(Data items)
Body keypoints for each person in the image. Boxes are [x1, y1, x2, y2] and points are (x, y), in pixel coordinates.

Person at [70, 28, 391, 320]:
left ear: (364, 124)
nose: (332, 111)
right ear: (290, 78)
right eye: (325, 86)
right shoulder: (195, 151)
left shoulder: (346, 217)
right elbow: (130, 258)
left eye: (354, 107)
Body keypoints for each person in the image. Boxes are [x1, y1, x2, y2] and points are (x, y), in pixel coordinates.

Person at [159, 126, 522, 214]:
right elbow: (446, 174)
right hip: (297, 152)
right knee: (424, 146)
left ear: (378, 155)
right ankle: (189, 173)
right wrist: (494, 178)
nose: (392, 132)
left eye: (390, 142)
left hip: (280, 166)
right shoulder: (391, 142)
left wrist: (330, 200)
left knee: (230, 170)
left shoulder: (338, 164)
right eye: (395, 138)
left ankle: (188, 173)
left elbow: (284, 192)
---
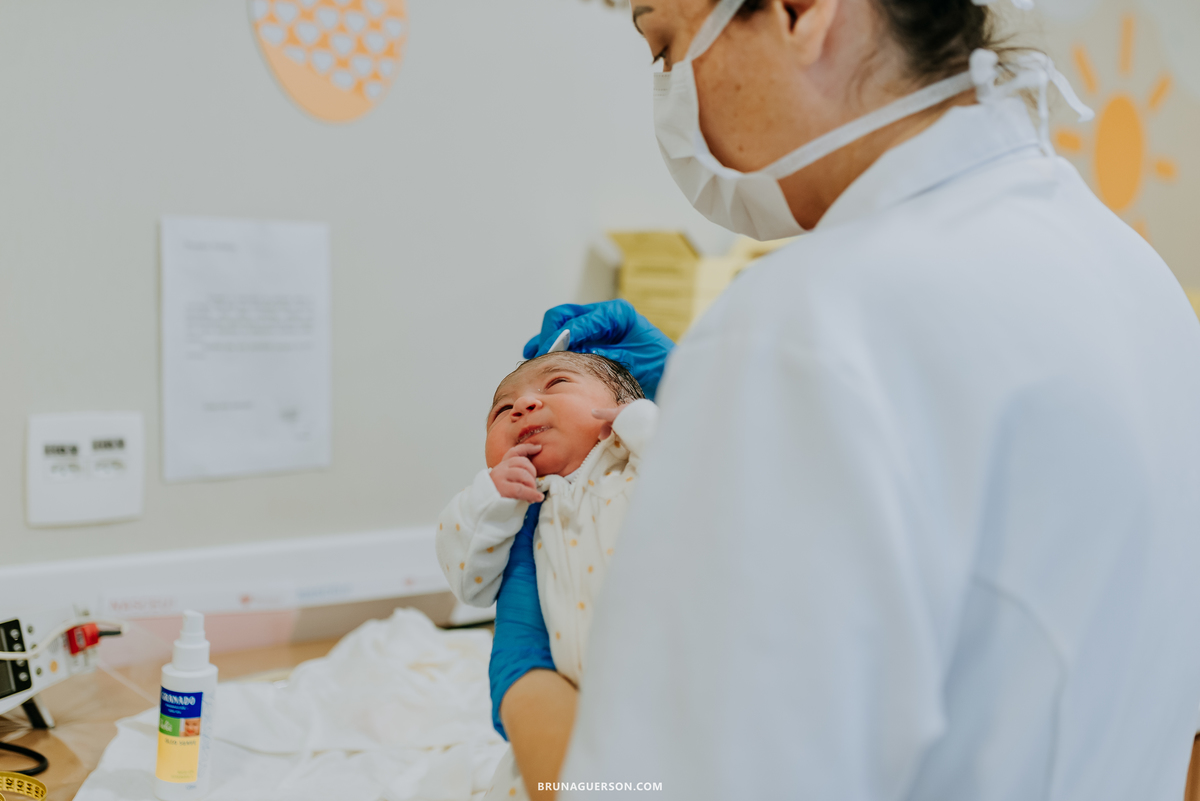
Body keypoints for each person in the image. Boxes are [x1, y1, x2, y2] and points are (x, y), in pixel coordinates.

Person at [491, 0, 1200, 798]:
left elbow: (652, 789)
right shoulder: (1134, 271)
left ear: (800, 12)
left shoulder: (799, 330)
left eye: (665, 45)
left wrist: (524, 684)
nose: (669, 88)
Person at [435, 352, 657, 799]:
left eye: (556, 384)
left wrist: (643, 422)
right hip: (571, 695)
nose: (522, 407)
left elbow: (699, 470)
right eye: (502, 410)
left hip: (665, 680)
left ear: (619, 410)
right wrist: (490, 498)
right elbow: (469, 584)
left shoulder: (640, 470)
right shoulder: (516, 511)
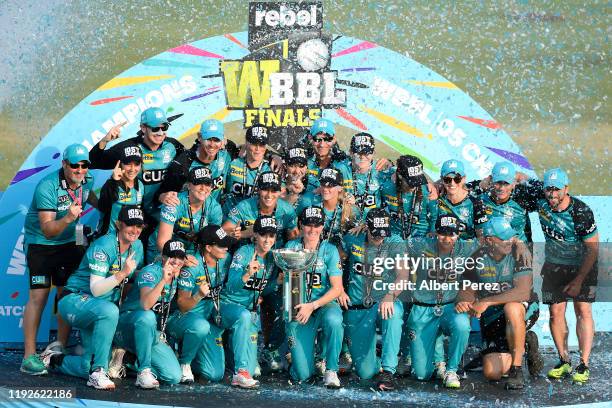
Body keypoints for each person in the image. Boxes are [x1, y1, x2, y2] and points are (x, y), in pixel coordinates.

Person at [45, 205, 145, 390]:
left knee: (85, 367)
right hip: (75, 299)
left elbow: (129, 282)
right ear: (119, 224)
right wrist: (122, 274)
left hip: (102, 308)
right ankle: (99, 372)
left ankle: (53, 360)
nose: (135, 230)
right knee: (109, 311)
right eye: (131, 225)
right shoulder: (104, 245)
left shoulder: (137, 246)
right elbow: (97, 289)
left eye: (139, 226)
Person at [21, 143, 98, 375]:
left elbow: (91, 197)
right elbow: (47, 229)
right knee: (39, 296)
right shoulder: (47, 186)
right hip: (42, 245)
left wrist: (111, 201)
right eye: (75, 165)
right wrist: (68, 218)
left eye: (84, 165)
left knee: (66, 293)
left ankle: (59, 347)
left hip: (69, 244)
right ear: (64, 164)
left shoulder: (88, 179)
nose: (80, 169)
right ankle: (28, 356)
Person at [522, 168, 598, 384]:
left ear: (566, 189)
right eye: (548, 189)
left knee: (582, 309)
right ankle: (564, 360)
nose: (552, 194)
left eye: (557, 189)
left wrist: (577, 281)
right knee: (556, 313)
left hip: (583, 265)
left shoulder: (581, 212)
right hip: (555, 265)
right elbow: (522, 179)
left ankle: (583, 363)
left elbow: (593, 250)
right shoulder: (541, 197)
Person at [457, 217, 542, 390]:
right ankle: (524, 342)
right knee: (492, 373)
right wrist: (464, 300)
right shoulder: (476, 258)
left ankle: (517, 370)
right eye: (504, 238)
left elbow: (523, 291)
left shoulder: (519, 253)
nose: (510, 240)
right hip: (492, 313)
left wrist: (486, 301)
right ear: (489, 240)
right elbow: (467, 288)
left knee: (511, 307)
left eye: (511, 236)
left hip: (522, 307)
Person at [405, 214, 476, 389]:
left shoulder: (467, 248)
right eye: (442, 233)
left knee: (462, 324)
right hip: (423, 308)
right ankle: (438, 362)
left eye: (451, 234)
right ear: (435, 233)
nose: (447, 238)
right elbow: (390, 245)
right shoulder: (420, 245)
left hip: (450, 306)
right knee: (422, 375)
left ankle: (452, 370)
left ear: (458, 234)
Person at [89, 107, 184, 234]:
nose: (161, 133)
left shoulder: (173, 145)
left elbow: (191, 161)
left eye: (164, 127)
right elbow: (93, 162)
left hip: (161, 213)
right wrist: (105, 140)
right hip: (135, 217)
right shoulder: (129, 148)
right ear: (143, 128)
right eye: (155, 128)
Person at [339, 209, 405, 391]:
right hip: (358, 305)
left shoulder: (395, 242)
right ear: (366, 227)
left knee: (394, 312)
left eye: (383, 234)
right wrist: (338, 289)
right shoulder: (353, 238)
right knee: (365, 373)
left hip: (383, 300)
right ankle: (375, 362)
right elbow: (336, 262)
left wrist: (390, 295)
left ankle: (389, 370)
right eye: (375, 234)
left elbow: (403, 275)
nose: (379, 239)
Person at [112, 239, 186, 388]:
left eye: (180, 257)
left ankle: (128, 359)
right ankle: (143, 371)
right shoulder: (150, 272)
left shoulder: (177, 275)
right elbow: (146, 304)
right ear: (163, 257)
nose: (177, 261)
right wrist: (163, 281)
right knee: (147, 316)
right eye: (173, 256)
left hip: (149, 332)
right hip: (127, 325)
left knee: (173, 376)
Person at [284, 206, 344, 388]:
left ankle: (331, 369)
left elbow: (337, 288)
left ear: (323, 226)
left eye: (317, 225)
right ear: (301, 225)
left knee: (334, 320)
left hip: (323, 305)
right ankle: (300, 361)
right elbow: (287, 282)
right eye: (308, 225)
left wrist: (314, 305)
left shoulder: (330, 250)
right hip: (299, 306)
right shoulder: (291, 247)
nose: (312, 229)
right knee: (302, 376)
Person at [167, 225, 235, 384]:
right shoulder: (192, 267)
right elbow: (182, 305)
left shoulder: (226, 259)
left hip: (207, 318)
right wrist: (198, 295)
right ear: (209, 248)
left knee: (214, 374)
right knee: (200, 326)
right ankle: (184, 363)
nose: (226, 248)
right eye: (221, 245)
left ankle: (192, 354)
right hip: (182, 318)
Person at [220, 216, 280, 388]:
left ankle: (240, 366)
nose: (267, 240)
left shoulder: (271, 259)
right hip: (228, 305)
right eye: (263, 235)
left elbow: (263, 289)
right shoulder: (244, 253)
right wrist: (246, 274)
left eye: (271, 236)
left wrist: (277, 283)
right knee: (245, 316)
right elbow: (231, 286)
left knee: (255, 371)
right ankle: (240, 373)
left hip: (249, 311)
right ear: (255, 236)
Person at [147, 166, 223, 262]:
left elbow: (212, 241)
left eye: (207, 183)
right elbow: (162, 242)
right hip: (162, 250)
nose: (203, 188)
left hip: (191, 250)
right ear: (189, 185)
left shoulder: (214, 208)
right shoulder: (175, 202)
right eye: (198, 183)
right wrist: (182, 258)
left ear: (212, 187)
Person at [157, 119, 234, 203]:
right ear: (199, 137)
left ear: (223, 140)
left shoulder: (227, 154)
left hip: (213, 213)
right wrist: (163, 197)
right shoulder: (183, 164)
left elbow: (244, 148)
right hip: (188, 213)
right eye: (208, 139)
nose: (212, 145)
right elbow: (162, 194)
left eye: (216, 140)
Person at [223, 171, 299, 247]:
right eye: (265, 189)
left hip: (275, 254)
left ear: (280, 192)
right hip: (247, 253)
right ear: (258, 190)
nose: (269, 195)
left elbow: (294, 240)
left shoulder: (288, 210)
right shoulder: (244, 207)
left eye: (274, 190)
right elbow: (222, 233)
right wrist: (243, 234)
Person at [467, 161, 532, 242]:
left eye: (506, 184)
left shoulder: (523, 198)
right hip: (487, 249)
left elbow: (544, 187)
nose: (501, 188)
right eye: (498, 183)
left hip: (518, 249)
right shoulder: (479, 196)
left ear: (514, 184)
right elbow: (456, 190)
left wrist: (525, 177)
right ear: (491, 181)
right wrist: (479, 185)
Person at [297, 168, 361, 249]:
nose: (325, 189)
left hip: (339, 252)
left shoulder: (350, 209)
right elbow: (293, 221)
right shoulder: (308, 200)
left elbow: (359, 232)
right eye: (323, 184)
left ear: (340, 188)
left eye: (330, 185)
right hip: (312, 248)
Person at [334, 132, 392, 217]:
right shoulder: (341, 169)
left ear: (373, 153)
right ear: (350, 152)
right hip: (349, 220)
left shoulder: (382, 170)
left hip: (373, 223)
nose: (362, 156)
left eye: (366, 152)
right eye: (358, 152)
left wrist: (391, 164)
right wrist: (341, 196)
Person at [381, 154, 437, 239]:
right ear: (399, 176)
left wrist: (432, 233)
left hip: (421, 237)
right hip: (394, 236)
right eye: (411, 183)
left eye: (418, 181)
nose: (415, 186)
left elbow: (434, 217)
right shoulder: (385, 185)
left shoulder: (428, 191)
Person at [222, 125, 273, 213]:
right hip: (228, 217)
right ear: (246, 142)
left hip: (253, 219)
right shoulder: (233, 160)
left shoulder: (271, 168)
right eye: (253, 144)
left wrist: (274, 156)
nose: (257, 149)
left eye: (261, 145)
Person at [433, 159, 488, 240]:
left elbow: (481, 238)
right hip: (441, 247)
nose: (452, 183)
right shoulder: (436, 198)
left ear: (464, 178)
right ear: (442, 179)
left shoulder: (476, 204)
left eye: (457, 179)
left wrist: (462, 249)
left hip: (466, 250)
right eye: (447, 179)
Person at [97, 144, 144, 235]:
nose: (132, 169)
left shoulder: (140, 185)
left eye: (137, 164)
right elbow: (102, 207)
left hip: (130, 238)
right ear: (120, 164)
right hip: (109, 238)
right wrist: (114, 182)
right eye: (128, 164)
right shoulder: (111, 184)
...
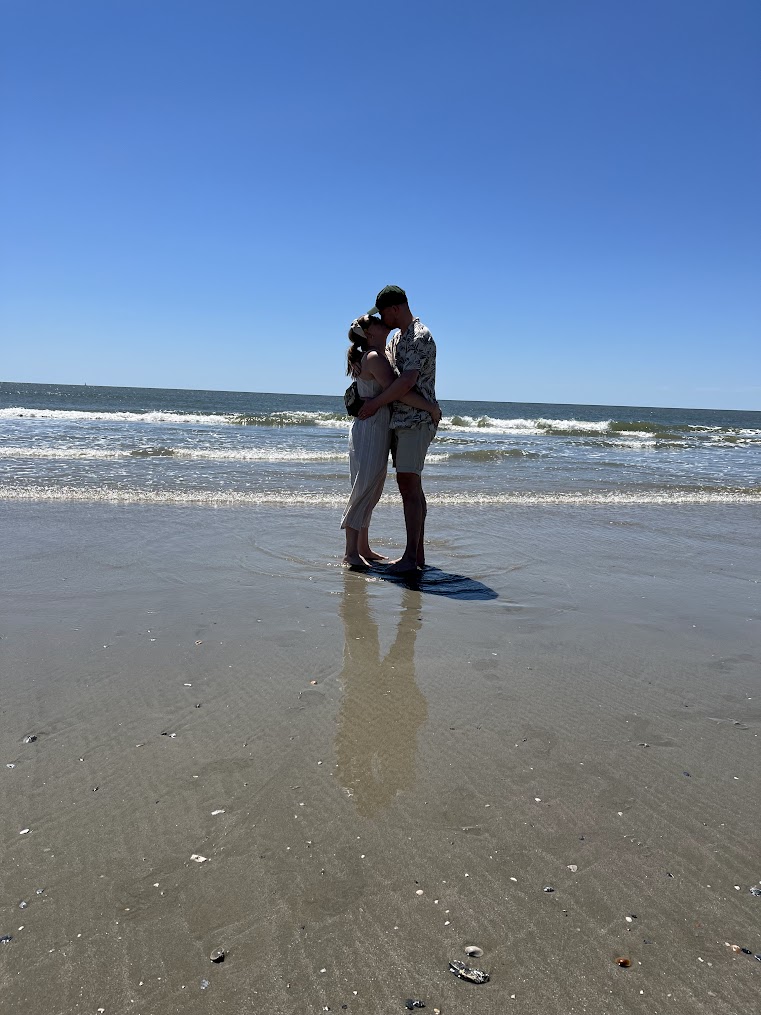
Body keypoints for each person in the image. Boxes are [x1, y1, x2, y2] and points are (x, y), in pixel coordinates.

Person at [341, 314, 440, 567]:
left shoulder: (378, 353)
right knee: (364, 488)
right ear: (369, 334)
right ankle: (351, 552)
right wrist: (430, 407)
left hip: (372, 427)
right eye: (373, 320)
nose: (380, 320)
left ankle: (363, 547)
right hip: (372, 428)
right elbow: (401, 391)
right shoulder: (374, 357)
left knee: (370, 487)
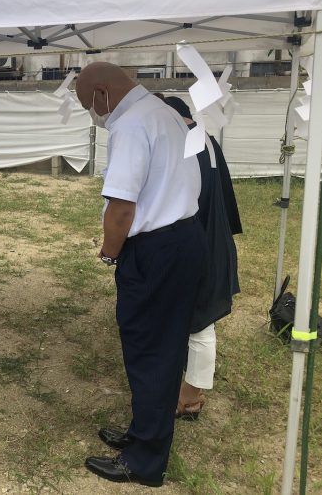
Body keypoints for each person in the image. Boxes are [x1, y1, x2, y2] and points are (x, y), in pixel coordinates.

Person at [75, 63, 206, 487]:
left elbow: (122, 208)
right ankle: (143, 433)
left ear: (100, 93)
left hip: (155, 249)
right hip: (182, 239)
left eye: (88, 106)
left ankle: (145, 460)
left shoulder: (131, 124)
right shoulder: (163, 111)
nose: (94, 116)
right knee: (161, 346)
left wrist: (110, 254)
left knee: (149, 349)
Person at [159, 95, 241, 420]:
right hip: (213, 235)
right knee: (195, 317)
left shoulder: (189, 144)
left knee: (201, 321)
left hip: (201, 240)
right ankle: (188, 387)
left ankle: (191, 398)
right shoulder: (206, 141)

(WORK TASK) Output only an exact transcription of the lines above from the one with "left eye: (84, 165)" up to and including the one with "right hip: (135, 217)".

(RESPONSE)
left eye: (84, 165)
left knee: (66, 293)
left ankle: (59, 347)
left hip: (69, 244)
right ear: (64, 164)
left shoulder: (88, 179)
nose: (80, 169)
right ankle: (28, 356)
Person at [522, 168, 598, 384]:
left ear: (566, 189)
right eye: (548, 189)
left knee: (582, 309)
right ankle: (564, 360)
nose: (552, 194)
left eye: (557, 189)
left wrist: (577, 281)
right knee: (556, 313)
left hip: (583, 265)
left shoulder: (581, 212)
right hip: (555, 265)
right elbow: (522, 179)
left ankle: (583, 363)
left elbow: (593, 250)
right shoulder: (541, 197)
Person at [457, 217, 542, 390]:
right ankle: (524, 342)
right knee: (492, 373)
right wrist: (464, 300)
right shoulder: (476, 258)
left ankle: (517, 370)
right eye: (504, 238)
left elbow: (523, 291)
left shoulder: (519, 253)
nose: (510, 240)
right hip: (492, 313)
left wrist: (486, 301)
right ear: (489, 240)
right elbow: (467, 288)
left knee: (511, 307)
left eye: (511, 236)
left hip: (522, 307)
Person at [405, 214, 476, 389]:
left shoulder: (467, 248)
right eye: (442, 233)
left knee: (462, 324)
right hip: (423, 308)
right ankle: (438, 362)
left eye: (451, 234)
right ear: (435, 233)
nose: (447, 238)
right elbow: (390, 245)
right shoulder: (420, 245)
left hip: (450, 306)
right knee: (422, 375)
left ankle: (452, 370)
left ear: (458, 234)
Person at [89, 107, 184, 234]:
nose: (161, 133)
left shoulder: (173, 145)
left elbow: (191, 161)
left eye: (164, 127)
right elbow: (93, 162)
left hip: (161, 213)
right wrist: (105, 140)
right hip: (135, 217)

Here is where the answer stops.